Movie Review

Movie Review: Love, Sex Aur Dhokha

Love, Sex Aur Dhokha is a ground-breaking, course redefining, soon-to-be-cult, and eventually historic movie. Right up there, in the league of Dil Chahta Hai.

I say that, because of two reasons – One, that this movie has been made in a manner which is fundamentally different from any movie that you’ve ever seen before.

Dibakar ‘Lucky Khosla’ Banerjee has done away with the very lights-camera-action set up that we know movies by. Instead, he has made it look as if he was filming on third party camera footage – from an overenthusiastic noob movie maker’s hand held camera, from CCTV in a departmental store, and from a sting journalist’s hidden cameras. In this new medium, the screen goes grainy, the camera points at random angles and shows distorted images and sounds at times. These minor irritants are a part of the movie by design. And once you get over them, the director takes over and takes you into his stories. Where people look like you and me and speak our very own lingo without any beep. And you realize that the things which happen to them actually happen to real people in the complex times we live in.

This reality and novelty of the medium adds a further punch to the sharpness of the characters Dibakar has meticulously defined. They’re so real they hit you hard, and are destined to stay with you for a long time. Shruti is hot. Not the Katrina Kaif hot, but the-classmate-you-always-had-a-crush-on hot. Rahul is the chutiya from your colony who somehow got the hottest chick. Rashmi is the poor talented girl whose widowed mother couldn’t get her the best education. These aren’t geniuses or demi-Gods, they are ordinary people. And ordinary people look great on ordinary cameras.

Second reason why this movie is going to be a cult movie is that, it is going to be a huge hit. If the success of Reality TV Shows from MTV Roadies to Splitsvilla to Rakhee ka Swayamvar is anything to go by, the audiences across India are going to lap this movie up. Success will make its idea carry farther and longer.

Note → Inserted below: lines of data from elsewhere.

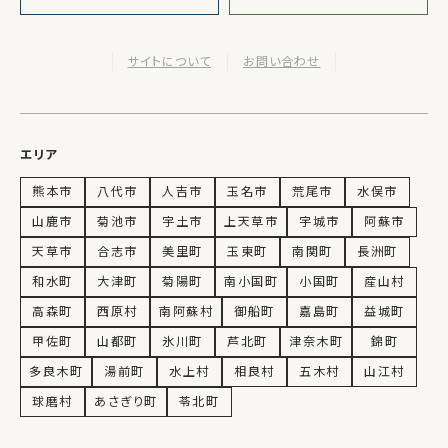
サイトについて
お問い合わせ
エリア
熊本市
八代市
人吉市
玉名市
荒尾市
水俣市
山鹿市
菊池市
宇土市
上天草市
宇城市
阿蘇市
天草市
合志市
美里町
玉東町
南関町
長洲町
和水町
大津町
菊陽町
南小国町
小国町
産山村
高森町
西原村
南阿蘇村
御船町
嘉島町
益城町
甲佐町
山都町
氷川町
芦北町
津奈木町
錦町
多良木町
湯前町
水上村
相良村
五木村
山江村
球磨村
あさぎり町
苓北町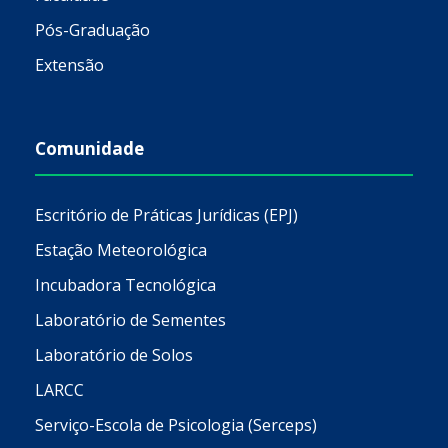
Pós-Graduação
Extensão
Comunidade
Escritório de Práticas Jurídicas (EPJ)
Estação Meteorológica
Incubadora Tecnológica
Laboratório de Sementes
Laboratório de Solos
LARCC
Serviço-Escola de Psicologia (Serceps)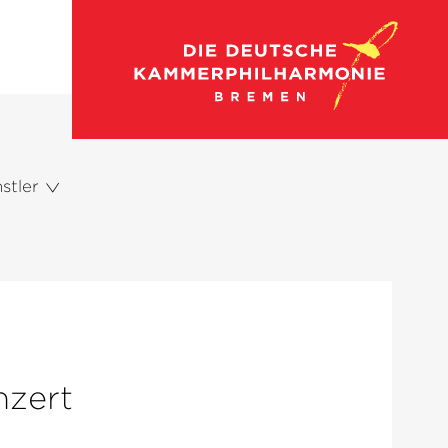
stler
zert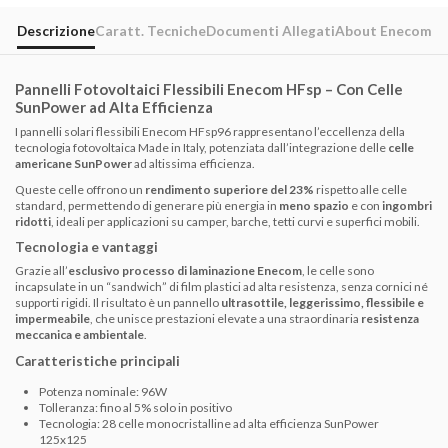
Descrizione
Caratt. Tecniche
Documenti Allegati
About Enecom
Pannelli Fotovoltaici Flessibili Enecom HFsp – Con Celle
SunPower ad Alta Efficienza
I pannelli solari flessibili Enecom HFsp96 rappresentano l’eccellenza della
tecnologia fotovoltaica Made in Italy, potenziata dall’integrazione delle
celle
americane SunPower
ad altissima efficienza.
Queste celle offrono un
rendimento superiore del 23%
rispetto alle celle
standard, permettendo di generare più energia in
meno spazio
e con
ingombri
ridotti
, ideali per applicazioni su camper, barche, tetti curvi e superfici mobili.
Tecnologia e vantaggi
Grazie all’
esclusivo processo di laminazione Enecom
, le celle sono
incapsulate in un “sandwich” di film plastici ad alta resistenza, senza cornici né
supporti rigidi. Il risultato è un pannello
ultrasottile, leggerissimo, flessibile e
impermeabile
, che unisce prestazioni elevate a una straordinaria
resistenza
meccanica e ambientale
.
Caratteristiche principali
Potenza nominale: 96W
Tolleranza: fino al 5% solo in positivo
Tecnologia: 28 celle monocristalline ad alta efficienza SunPower
125x125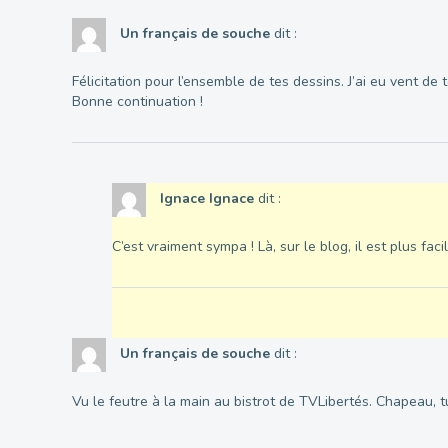
Un français de souche
dit :
Félicitation pour l’ensemble de tes dessins. J’ai eu vent de t
Bonne continuation !
Ignace Ignace
dit :
C’est vraiment sympa ! Là, sur le blog, il est plus fa
Un français de souche
dit :
Vu le feutre à la main au bistrot de TVLibertés. Chapeau, t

The possibilities after this are endless. The fact that this 1.5 crore movie is going to earn its producer, the Ekta ‘Saas Bahu formula’ Kapoor, big money is enough for many more film makers to follow in this category. The boldness of this experiment might encourage others to take other daring chances. But what I’m looking for is something even beyond. This movie could do to movie making what blogging did to journalism – democratize it. Now that people have liked a movie shot on cheap cameras, newbie and amateur film makers might start making more movies from hand held cameras like the ones used in LSD. Movies created thus could be distributed over the internet. And in this way, amateur movie makers might start challenging the established movie makers the way bloggers are challenging established journos, thereby raising the abysmal state of the art in our country.

Rating: ****

PS: Those looking for ‘high art’ amidst all this brouhaha over reality, if the mere daring of the filmmaker does not satisfy you, I’d say that the metaphor of shooting a movie with spy cameras whose Tagline is ‘You’re being watched’ is the boldest metaphor I’ve ever come across in any movie.